> ASSIGNED TASK A
Can you extract, word for word, the passage of the article on lithium shares below that begins at the words "Volkswagen significantly strengthened" and stops after the words "group's model strategy."?

> EXTRACT
More than 100% price gain! Volkswagen, Standard Lithium, and BMW partner European Lithium! Comeback for EVs and lithium!

  • Mining
  • Lithium
  • Electromobility
Photo credits: Mercedes Benz Group AG

Lithium shares are staging a comeback - without much attention. Standard Lithium's share price has already more than doubled in the current year. The US-based company is delivering strong news. European Lithium has also performed well recently. And for good reason: not only is the Company developing a large project in Europe, but it also has access to rare earths in Greenland. Will this soon make it a partner of the EU in building up a strategic reserve? After all, Volkswagen, BMW, and Mercedes need more and more batteries. While BYD and Tesla are currently struggling, German manufacturers are celebrating a comeback in the electric vehicle market, at least in Europe.

time to read: 4 minutes | Author: Fabian Lorenz
ISIN: VOLKSWAGEN AG VZO O.N. | DE0007664039 , STANDARD LITHIUM LTD | CA8536061010 , BAY.MOTOREN WERKE AG ST | DE0005190003 , EUROPEAN LITHIUM LTD | AU000000EUR7

Table of contents:


    Volkswagen, BMW, and Mercedes step on the gas

    While BYD is struggling with a price war and overcapacity in China, and Tesla is suffering under its CEO, Elon Musk, German electric vehicle manufacturers are stepping on the gas. Mercedes sold fewer electric vehicles in the first half of 2025, but the new all-electric CLA appears to be meeting high demand. It has been reported that Mercedes plans to increase production.

    Volkswagen significantly strengthened its position in the European electric vehicle market in the first half of 2025. The group reported a sharp rise in sales of battery electric vehicles (BEVs) in Europe, up around 89% compared to the same period last year. Volkswagen impressively maintained its market leadership in Germany in particular: Almost every second newly registered electric vehicle came from the group's portfolio. The core Volkswagen brand itself also increased its global BEV deliveries by more than 14%. In Western Europe, one in five vehicles delivered was already purely electric – a clear signal of the accelerated shift toward electric mobility and the success of the group's model strategy.

    BMW's sales figures are solid, but the focus is currently on something else: the Munich-based company's "New Class." It is set to herald a new era of electric mobility. This time, however, it represents a completely newly developed, battery-electric vehicle architecture featuring an 800-volt system, Gen6 cylinder batteries, and an integrated body for enhanced range and efficiency. In June 2025, BMW officially announced that series production of the New Class models – starting with the iX3 crossover and a 3 Series sedan – will begin at the end of 2025 at the brand-new plant in Debrecen, Hungary. At least six more models are expected to follow within two years, supported by digital innovation, the sustainable use of materials, and circular economy principles.

    European Lithium: On board with BMW and soon with the EU too?

[Saved data records]
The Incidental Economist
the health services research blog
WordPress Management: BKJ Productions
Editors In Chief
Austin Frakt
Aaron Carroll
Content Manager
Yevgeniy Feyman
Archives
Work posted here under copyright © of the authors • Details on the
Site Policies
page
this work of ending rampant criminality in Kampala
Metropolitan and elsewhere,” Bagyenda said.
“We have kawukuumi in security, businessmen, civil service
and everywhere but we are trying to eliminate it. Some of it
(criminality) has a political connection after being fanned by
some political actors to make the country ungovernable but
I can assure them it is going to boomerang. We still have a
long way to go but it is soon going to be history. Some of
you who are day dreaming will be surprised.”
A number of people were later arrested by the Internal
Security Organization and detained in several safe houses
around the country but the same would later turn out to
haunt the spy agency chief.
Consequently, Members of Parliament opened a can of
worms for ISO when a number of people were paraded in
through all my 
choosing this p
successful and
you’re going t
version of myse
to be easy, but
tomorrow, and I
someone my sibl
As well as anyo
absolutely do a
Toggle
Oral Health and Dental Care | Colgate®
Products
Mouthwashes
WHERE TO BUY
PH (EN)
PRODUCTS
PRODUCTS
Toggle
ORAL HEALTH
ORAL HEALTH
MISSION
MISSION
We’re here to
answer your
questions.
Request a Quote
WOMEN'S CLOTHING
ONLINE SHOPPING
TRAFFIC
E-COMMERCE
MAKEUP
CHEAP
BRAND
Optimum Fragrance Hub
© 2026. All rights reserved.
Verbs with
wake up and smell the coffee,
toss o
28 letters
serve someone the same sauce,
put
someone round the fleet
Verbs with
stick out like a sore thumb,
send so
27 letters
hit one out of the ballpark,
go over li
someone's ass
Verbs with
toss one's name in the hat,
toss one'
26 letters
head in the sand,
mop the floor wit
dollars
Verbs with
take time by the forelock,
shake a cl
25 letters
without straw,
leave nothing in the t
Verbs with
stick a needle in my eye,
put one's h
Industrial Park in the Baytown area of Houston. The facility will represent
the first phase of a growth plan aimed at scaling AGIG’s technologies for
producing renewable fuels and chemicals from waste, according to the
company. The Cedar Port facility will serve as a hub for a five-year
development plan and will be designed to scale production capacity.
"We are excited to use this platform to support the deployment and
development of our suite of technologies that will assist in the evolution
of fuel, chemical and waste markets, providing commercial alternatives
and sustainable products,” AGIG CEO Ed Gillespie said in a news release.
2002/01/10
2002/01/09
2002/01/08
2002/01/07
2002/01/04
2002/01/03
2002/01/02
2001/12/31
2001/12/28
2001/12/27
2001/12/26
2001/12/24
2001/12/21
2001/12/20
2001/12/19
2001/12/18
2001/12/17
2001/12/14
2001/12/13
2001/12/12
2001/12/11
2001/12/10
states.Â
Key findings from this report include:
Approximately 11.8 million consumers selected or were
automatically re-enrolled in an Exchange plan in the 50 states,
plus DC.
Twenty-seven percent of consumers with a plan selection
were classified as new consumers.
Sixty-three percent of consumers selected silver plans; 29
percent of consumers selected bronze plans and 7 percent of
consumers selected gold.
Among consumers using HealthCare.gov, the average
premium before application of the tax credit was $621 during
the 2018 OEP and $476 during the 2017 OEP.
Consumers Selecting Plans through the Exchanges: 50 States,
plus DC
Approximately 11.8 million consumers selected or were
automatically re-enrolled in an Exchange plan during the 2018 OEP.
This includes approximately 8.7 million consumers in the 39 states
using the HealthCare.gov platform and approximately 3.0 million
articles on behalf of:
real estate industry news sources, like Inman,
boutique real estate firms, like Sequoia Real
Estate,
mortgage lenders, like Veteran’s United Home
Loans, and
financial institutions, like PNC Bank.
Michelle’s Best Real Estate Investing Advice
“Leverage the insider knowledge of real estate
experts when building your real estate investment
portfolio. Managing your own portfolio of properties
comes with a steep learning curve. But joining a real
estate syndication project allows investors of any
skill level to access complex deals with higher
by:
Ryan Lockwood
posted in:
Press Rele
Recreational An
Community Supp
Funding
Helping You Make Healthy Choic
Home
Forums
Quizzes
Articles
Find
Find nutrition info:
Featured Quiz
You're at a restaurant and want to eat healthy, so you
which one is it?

> ASSIGNED TASK B
Would you reproduce the saved data records above exactly, starting at their first line and stopping after the line that has "haunt the spy agency chief."?

> ANSWER BOX A
Volkswagen significantly strengthened its position in the European electric vehicle market in the first half of 2025. The group reported a sharp rise in sales of battery electric vehicles (BEVs) in Europe, up around 89% compared to the same period last year. Volkswagen impressively maintained its market leadership in Germany in particular: Almost every second newly registered electric vehicle came from the group's portfolio. The core Volkswagen brand itself also increased its global BEV deliveries by more than 14%. In Western Europe, one in five vehicles delivered was already purely electric – a clear signal of the accelerated shift toward electric mobility and the success of the group's model strategy.

> ANSWER BOX B
The Incidental Economist
the health services research blog
WordPress Management: BKJ Productions
Editors In Chief
Austin Frakt
Aaron Carroll
Content Manager
Yevgeniy Feyman
Archives
Work posted here under copyright © of the authors • Details on the
Site Policies
page
this work of ending rampant criminality in Kampala
Metropolitan and elsewhere,” Bagyenda said.
“We have kawukuumi in security, businessmen, civil service
and everywhere but we are trying to eliminate it. Some of it
(criminality) has a political connection after being fanned by
some political actors to make the country ungovernable but
I can assure them it is going to boomerang. We still have a
long way to go but it is soon going to be history. Some of
you who are day dreaming will be surprised.”
A number of people were later arrested by the Internal
Security Organization and detained in several safe houses
around the country but the same would later turn out to
haunt the spy agency chief.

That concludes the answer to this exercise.